Goal of the exercise. Copy out all lines in the material below that contain the string "their".

Records for the task.
=== Begin Enclosure ===
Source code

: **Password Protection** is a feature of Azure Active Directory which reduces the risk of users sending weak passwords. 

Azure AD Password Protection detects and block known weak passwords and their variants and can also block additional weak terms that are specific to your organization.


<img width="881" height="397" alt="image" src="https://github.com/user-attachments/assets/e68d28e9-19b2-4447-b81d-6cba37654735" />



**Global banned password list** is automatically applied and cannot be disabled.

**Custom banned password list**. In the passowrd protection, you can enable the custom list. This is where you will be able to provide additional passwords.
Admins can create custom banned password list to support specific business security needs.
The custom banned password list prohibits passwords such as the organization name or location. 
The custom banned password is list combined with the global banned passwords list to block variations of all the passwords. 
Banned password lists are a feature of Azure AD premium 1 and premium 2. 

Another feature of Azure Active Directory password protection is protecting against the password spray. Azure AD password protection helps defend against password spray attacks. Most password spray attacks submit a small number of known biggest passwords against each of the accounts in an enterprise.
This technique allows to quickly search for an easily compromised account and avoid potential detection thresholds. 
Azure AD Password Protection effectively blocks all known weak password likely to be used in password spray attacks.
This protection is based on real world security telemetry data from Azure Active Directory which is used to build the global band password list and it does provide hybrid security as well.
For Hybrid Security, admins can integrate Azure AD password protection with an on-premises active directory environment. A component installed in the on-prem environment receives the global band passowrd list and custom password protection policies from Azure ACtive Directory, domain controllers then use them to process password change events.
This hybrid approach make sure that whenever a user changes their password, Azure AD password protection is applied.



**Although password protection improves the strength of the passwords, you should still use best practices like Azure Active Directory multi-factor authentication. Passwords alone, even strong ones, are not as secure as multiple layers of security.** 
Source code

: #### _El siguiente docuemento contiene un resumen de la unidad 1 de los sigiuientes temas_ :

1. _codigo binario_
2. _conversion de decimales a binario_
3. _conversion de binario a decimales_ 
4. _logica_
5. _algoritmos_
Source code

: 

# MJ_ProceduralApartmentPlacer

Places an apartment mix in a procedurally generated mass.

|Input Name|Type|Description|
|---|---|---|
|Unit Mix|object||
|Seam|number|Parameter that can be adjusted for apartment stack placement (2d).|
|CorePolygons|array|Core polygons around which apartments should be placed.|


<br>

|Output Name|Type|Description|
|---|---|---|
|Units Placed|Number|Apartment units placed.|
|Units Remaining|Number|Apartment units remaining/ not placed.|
=== End Enclosure ===
Written solution.
Azure AD Password Protection detects and block known weak passwords and their variants and can also block additional weak terms that are specific to your organization.
This hybrid approach make sure that whenever a user changes their password, Azure AD password protection is applied.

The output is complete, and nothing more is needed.